[Dataset Boundary: Start]

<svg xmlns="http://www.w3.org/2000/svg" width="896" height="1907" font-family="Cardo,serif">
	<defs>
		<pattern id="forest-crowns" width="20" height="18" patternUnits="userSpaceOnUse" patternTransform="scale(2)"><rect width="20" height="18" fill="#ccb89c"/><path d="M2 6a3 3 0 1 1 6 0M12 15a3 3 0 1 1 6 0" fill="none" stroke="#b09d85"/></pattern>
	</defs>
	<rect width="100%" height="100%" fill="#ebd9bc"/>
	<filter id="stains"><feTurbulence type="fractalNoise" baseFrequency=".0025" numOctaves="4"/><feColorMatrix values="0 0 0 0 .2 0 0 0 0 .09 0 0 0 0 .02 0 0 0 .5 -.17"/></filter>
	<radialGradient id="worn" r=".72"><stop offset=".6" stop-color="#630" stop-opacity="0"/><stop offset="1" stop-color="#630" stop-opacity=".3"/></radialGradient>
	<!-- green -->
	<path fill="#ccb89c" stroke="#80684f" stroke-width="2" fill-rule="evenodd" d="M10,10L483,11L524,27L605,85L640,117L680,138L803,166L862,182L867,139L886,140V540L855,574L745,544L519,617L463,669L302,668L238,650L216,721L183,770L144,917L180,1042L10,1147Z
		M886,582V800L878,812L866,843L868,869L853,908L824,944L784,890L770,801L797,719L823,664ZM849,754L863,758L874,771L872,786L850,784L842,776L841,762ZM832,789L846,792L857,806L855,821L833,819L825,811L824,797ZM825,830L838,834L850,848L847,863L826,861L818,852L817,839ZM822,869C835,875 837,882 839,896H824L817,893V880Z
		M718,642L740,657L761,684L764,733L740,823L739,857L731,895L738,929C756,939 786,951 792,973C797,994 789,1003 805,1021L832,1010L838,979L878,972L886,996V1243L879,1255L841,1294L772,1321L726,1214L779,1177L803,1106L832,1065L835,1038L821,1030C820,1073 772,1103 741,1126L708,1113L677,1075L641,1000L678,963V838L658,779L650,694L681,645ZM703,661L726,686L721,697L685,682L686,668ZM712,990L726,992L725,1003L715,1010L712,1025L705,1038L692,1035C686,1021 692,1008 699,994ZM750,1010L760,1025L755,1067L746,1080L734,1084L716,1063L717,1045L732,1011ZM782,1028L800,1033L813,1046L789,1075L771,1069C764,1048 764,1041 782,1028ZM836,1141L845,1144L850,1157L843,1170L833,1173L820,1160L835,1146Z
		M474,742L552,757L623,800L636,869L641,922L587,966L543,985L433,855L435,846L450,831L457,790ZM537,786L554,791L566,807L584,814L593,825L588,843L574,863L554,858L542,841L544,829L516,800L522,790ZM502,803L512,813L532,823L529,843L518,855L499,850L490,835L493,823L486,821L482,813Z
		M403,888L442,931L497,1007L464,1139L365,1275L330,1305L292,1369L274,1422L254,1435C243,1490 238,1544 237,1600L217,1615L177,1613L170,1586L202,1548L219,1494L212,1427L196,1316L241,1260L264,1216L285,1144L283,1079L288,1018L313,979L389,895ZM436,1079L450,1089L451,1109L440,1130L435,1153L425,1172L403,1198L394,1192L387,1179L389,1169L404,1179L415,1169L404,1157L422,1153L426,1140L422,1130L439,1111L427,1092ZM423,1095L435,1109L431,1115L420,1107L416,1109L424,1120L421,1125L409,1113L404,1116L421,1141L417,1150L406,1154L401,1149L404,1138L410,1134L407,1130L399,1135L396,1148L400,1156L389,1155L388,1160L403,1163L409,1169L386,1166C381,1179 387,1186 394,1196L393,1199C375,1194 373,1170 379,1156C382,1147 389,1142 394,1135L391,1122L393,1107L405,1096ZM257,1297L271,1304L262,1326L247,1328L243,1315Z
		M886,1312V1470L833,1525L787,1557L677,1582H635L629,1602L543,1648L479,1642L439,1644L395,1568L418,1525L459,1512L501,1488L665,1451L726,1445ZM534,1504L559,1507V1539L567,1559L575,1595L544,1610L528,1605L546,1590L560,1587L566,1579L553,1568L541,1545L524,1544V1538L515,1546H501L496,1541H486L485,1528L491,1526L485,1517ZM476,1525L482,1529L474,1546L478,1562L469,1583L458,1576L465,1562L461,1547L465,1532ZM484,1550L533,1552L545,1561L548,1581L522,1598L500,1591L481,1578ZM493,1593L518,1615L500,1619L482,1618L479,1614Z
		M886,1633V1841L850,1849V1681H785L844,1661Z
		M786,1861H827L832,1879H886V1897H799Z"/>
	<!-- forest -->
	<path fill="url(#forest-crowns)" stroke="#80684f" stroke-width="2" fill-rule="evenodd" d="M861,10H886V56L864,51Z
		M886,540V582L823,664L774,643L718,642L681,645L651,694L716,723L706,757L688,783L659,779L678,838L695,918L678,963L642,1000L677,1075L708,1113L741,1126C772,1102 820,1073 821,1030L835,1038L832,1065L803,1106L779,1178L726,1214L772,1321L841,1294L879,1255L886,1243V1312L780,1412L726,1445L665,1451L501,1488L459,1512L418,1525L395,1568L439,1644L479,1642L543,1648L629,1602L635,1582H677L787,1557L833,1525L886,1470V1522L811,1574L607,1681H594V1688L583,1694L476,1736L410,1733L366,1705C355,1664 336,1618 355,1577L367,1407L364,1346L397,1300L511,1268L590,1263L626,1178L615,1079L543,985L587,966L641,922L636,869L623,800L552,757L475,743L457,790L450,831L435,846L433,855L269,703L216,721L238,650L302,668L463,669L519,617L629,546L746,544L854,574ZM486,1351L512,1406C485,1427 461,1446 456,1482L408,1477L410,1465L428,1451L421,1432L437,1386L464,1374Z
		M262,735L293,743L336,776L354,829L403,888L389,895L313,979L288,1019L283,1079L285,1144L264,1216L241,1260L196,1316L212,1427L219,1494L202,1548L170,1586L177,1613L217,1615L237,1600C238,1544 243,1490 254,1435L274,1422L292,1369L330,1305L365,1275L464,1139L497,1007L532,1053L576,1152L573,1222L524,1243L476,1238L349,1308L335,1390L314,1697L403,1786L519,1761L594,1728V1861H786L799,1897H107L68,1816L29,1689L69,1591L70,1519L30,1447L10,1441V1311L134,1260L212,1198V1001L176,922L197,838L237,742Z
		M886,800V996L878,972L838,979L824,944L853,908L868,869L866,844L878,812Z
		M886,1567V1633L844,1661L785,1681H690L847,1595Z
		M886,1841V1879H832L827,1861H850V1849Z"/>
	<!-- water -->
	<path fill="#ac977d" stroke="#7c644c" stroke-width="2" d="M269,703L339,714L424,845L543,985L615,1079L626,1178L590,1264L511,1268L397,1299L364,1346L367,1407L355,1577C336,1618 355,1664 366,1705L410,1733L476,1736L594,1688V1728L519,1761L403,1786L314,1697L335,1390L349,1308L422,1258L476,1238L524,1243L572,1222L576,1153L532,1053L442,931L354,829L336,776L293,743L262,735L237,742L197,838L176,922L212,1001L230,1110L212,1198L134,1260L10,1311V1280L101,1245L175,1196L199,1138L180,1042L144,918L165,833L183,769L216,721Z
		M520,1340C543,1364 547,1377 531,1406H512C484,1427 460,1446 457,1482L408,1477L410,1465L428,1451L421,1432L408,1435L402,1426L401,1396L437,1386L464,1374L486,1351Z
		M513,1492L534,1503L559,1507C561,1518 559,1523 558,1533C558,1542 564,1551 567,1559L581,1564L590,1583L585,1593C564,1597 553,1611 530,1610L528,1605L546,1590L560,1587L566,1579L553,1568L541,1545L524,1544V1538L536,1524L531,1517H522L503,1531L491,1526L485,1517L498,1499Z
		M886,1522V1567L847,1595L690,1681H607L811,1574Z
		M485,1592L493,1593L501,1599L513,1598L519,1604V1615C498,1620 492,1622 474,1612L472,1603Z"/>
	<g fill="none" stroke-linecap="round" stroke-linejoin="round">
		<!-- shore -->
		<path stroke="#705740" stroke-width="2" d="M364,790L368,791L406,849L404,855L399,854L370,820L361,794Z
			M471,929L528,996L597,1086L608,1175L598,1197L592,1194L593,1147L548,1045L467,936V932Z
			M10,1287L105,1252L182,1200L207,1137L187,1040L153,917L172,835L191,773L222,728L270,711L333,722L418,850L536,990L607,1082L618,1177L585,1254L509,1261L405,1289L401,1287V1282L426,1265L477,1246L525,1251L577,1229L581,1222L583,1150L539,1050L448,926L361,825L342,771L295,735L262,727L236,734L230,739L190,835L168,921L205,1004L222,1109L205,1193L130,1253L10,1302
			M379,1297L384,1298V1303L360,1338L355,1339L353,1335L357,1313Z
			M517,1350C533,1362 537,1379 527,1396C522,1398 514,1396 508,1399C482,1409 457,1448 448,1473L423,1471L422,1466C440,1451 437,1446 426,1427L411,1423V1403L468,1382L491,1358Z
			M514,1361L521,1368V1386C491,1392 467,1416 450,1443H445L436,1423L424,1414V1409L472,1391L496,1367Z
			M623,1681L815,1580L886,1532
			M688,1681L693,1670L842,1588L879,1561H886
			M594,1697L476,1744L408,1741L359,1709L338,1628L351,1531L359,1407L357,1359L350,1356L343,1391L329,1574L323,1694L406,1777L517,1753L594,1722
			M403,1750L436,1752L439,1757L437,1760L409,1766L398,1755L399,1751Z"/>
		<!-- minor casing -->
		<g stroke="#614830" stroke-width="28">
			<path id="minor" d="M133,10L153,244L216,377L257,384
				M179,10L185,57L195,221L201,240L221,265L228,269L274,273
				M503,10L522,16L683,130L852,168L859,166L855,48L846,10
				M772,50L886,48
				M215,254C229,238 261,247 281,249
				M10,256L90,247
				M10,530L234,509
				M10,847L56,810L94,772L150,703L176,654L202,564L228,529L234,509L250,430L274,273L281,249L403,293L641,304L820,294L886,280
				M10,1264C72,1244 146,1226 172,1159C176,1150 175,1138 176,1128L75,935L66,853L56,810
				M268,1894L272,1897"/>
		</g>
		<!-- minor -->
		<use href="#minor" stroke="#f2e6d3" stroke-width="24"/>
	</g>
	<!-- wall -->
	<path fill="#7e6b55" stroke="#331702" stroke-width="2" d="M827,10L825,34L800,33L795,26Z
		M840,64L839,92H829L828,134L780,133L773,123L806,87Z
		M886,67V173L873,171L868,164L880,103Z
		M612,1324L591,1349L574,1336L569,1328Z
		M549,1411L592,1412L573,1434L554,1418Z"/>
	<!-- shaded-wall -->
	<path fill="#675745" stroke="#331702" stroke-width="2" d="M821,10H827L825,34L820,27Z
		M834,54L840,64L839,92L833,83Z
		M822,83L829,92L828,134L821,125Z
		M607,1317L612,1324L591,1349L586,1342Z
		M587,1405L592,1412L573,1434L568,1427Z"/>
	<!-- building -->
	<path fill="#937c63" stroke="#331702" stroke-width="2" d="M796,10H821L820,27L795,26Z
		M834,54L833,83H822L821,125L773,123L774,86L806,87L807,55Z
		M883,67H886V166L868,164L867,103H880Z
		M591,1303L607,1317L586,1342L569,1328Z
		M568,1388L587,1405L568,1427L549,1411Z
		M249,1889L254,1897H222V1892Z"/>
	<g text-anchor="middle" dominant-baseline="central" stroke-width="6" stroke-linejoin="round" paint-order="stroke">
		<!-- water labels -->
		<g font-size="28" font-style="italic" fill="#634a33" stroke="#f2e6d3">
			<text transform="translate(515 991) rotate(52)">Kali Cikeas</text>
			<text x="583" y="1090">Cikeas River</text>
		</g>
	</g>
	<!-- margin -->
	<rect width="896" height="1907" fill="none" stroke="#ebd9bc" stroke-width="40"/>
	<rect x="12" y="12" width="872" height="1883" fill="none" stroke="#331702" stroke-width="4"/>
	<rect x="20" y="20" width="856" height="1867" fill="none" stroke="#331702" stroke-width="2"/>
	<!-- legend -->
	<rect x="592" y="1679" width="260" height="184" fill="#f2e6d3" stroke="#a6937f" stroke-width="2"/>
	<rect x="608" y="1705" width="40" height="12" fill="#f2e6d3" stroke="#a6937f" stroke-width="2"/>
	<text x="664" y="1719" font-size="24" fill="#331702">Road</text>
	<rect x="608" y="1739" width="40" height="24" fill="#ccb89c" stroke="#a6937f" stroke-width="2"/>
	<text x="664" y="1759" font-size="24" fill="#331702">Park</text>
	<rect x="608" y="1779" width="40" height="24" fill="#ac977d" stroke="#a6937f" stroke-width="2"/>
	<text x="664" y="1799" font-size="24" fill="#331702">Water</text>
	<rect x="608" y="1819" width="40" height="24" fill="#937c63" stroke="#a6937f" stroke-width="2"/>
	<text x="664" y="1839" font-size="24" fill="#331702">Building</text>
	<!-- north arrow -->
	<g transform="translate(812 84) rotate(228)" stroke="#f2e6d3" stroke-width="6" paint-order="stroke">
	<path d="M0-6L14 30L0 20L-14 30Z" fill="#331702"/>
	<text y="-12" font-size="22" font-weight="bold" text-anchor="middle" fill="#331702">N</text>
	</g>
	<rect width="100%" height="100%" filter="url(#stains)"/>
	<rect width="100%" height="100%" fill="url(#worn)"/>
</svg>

[Dataset Boundary: End]

### Activity:
Return each line from the records that includes the word "anchor".

### Solved exercise:
	<g text-anchor="middle" dominant-baseline="central" stroke-width="6" stroke-linejoin="round" paint-order="stroke">
	<text y="-12" font-size="22" font-weight="bold" text-anchor="middle" fill="#331702">N</text>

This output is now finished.